Exercise prompt: The job is to find each line in the entries holding the string "worn" and copy that line.

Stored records
↓↓↓
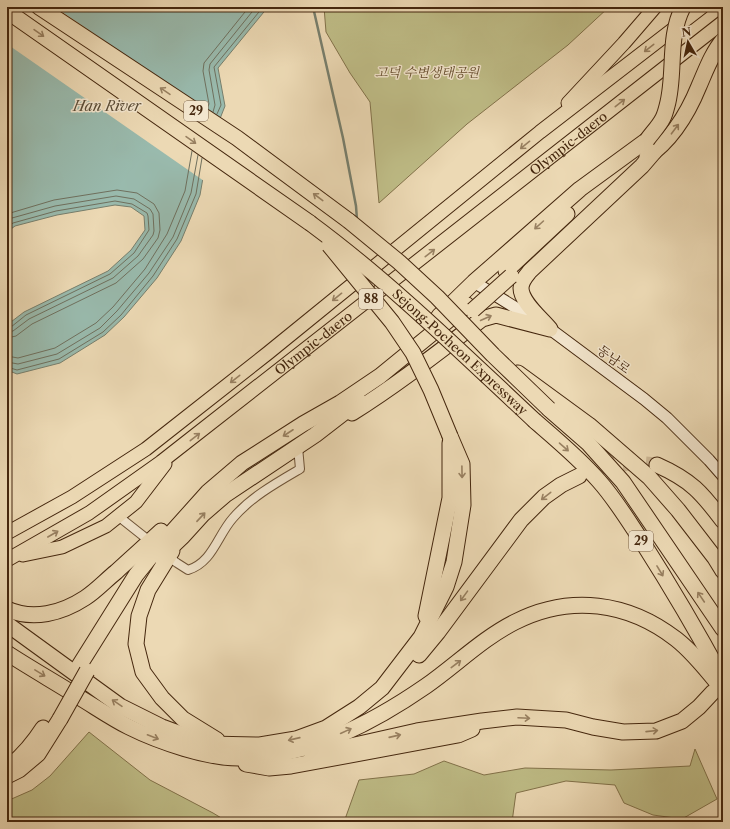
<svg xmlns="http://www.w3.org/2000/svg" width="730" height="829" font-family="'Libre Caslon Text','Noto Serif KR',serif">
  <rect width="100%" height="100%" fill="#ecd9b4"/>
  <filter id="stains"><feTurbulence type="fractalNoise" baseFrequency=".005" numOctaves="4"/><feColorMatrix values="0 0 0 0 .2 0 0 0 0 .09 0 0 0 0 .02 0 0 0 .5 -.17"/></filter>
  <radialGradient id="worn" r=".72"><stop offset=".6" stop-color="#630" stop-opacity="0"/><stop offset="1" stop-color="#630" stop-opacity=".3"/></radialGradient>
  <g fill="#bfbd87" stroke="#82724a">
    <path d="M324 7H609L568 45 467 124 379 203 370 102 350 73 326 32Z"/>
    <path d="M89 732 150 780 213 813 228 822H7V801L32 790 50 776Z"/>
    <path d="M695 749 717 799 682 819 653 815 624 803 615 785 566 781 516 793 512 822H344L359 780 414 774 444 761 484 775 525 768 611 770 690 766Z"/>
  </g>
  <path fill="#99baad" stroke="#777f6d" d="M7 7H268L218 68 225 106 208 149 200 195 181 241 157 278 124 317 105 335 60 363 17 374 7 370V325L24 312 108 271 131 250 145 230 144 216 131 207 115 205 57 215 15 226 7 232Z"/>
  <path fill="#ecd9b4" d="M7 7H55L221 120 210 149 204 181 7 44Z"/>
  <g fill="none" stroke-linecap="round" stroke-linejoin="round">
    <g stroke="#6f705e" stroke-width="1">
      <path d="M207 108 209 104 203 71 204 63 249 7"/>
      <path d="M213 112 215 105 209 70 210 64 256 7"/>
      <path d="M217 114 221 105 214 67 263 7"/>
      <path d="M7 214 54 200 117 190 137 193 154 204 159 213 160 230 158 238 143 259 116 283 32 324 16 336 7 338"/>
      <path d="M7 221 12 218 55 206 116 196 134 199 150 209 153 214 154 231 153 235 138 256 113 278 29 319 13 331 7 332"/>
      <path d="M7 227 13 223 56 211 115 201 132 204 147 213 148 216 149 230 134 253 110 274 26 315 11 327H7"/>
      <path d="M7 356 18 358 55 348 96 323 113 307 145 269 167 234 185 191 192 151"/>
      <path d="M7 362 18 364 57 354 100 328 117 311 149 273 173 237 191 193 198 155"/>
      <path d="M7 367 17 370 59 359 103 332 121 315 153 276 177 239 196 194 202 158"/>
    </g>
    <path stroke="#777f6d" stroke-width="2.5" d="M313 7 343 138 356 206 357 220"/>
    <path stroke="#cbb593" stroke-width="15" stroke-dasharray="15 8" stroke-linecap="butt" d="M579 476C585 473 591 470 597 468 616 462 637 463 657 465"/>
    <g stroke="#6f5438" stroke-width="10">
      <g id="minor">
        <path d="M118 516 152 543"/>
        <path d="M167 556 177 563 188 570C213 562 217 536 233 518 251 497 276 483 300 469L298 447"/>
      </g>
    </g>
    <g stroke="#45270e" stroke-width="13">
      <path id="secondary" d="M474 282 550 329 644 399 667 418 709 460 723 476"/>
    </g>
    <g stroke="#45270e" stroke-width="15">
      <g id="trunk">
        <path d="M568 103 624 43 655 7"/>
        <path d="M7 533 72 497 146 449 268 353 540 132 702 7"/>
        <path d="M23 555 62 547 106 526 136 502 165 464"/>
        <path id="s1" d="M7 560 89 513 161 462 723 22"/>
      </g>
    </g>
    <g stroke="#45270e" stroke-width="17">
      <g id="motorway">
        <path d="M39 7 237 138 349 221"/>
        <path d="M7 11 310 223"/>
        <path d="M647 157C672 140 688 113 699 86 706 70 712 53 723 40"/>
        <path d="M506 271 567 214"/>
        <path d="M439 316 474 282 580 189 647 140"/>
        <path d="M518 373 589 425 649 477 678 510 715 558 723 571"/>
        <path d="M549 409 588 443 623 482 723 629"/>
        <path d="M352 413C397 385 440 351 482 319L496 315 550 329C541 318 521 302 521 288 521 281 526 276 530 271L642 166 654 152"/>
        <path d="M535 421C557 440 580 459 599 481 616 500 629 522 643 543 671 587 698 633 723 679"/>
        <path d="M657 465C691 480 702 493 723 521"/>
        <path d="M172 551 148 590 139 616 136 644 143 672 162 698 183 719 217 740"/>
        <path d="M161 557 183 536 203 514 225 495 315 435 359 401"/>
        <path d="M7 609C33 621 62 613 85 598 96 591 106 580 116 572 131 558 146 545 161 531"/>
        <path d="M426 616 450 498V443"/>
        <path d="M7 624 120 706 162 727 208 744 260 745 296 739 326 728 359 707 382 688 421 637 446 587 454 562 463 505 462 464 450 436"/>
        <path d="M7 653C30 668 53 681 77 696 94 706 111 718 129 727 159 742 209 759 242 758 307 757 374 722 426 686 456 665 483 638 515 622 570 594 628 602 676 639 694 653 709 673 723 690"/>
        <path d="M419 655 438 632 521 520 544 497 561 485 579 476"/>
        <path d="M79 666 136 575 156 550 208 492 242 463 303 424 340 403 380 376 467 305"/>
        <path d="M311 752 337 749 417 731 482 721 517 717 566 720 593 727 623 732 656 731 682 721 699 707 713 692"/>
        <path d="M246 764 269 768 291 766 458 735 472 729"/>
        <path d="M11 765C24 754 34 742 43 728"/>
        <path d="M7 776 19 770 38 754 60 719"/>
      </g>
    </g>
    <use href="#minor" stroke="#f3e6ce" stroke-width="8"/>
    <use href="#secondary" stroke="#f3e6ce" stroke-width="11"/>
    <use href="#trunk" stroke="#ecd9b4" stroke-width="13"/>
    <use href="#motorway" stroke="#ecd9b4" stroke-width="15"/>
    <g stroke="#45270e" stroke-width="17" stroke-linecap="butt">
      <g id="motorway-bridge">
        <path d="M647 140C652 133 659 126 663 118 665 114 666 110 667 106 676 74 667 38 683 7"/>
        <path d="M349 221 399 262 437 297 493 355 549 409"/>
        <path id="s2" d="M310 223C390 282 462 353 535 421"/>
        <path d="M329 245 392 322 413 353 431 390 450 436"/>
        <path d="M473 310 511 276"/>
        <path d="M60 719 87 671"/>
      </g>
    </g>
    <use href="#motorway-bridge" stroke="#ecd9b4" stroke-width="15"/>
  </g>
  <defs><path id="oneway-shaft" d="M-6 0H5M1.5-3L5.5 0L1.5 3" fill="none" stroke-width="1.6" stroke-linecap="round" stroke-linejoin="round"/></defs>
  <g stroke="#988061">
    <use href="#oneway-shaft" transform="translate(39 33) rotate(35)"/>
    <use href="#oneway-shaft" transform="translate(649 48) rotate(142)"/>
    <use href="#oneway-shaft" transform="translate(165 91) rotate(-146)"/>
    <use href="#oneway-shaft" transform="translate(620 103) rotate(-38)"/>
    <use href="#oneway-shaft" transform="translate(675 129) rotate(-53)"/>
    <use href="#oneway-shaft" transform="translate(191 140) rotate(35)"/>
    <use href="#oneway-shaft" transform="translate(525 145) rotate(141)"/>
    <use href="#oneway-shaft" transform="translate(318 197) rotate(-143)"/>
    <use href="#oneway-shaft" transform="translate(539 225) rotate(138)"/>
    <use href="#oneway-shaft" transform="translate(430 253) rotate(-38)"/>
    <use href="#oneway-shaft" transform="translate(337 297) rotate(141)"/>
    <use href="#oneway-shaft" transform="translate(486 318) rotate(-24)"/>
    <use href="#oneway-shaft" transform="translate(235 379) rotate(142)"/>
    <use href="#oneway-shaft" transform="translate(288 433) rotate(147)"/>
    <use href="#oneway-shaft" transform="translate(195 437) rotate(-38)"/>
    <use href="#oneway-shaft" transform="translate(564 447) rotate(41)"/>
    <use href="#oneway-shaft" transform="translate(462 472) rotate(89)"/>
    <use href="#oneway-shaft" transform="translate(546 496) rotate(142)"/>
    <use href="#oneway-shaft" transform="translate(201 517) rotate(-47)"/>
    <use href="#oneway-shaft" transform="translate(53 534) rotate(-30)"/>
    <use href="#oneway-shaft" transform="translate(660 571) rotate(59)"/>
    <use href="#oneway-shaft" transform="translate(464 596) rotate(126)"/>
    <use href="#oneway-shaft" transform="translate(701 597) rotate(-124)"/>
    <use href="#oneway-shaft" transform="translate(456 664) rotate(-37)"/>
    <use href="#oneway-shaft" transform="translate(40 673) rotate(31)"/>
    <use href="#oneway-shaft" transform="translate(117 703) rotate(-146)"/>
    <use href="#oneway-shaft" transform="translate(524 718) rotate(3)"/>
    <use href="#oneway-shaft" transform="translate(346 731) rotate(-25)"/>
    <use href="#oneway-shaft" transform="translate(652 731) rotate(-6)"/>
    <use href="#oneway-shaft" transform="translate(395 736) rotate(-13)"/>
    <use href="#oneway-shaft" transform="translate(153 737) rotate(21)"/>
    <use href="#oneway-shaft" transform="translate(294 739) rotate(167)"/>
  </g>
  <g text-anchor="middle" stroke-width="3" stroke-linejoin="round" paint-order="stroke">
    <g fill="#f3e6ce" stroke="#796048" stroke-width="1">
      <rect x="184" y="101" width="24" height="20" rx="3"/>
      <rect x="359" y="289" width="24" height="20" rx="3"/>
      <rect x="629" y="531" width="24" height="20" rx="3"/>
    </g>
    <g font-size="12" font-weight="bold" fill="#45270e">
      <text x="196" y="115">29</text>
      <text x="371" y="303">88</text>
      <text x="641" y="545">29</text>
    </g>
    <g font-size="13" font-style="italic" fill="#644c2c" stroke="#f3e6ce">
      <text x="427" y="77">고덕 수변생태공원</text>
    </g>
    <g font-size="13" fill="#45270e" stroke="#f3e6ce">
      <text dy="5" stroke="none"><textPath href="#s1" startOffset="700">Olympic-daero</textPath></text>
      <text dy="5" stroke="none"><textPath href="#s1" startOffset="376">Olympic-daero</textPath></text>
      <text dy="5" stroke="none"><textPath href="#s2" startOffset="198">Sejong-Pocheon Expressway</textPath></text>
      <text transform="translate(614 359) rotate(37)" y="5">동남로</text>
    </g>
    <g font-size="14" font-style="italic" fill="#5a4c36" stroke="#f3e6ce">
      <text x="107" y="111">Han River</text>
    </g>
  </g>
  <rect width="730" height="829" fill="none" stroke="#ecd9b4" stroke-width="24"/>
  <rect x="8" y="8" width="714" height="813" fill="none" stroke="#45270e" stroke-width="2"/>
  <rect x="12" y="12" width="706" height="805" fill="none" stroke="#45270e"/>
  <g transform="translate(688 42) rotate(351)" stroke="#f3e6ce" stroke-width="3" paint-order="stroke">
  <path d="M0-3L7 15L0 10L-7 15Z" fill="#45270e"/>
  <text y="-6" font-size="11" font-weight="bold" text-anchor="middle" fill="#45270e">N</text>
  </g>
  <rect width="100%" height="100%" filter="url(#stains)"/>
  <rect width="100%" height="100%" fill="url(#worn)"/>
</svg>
↑↑↑
Answer space:
  <radialGradient id="worn" r=".72"><stop offset=".6" stop-color="#630" stop-opacity="0"/><stop offset="1" stop-color="#630" stop-opacity=".3"/></radialGradient>
  <rect width="100%" height="100%" fill="url(#worn)"/>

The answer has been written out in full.